▶ _INSTRUCTIONS TO FOLLOW_
Please count the lines in the records below that contain the string "dist", with case counting, and give only that number.
START LISTED RECORDS
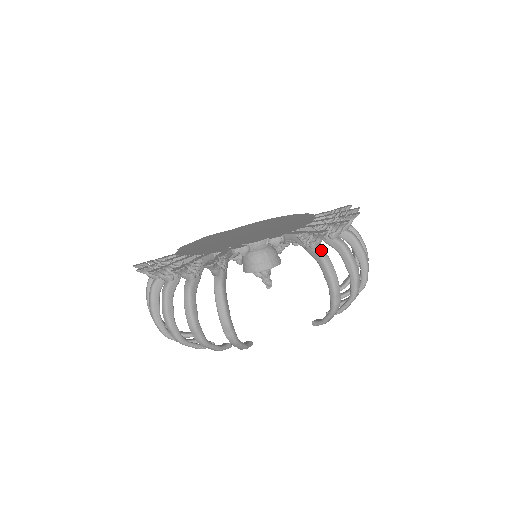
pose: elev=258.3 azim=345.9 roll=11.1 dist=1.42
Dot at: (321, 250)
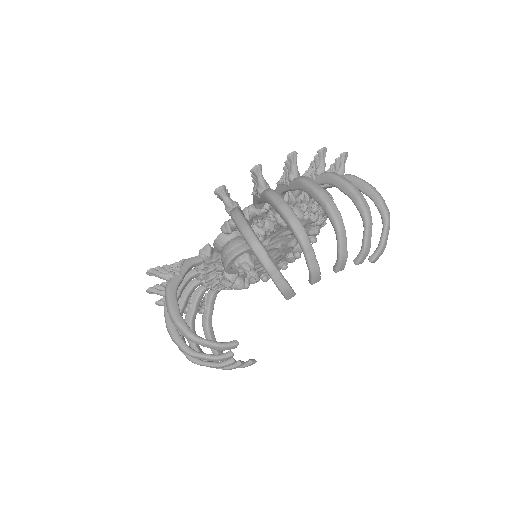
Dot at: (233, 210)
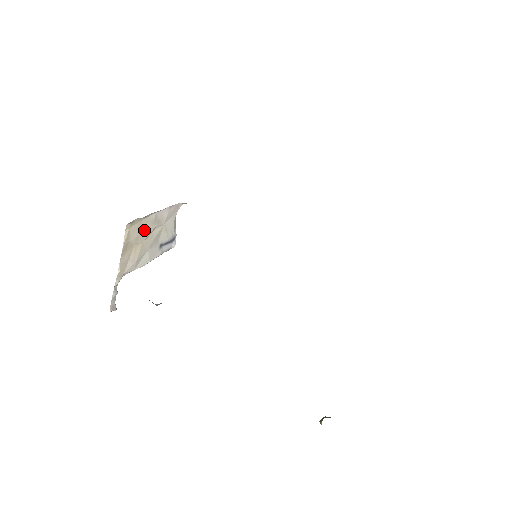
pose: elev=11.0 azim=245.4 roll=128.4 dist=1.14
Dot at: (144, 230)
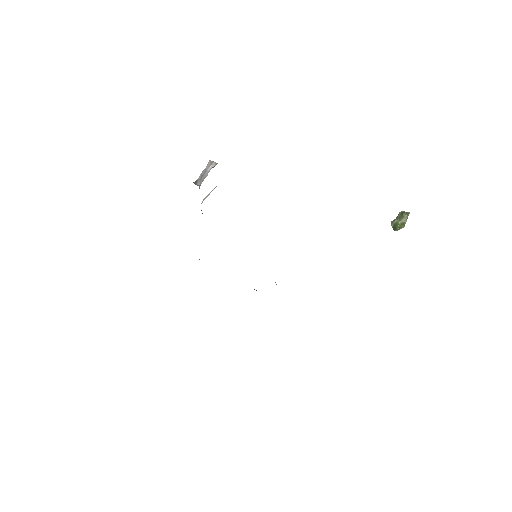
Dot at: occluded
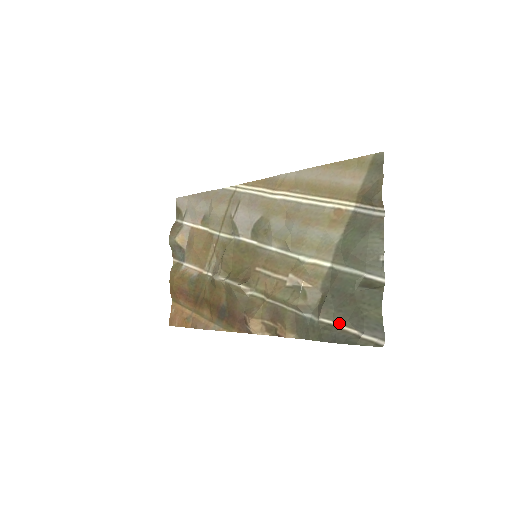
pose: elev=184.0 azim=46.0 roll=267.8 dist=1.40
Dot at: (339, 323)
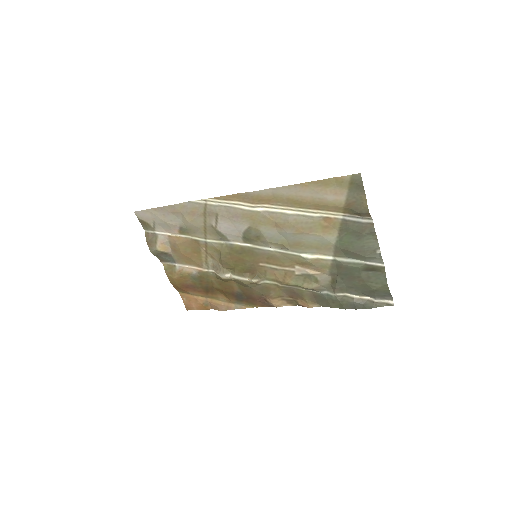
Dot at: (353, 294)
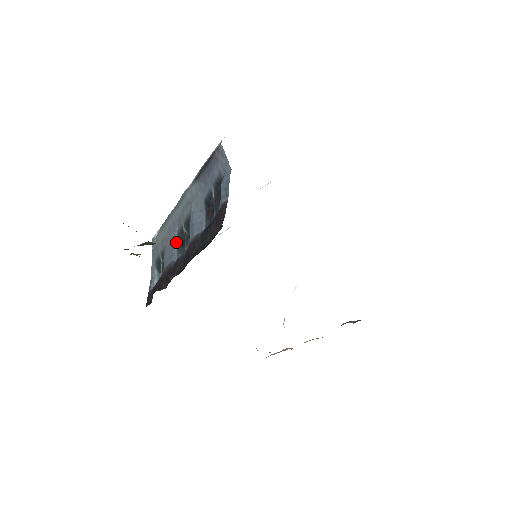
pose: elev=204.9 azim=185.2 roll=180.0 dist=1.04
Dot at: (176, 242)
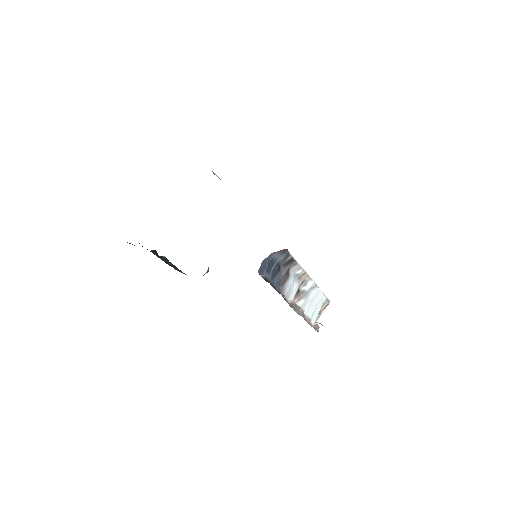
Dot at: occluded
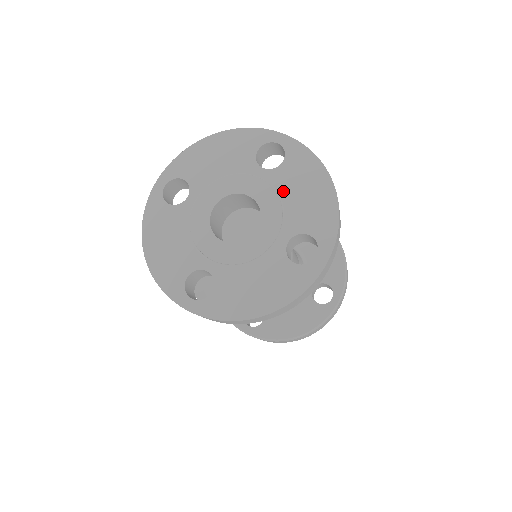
END LISTED RECORDS
▶ _RESULT_
4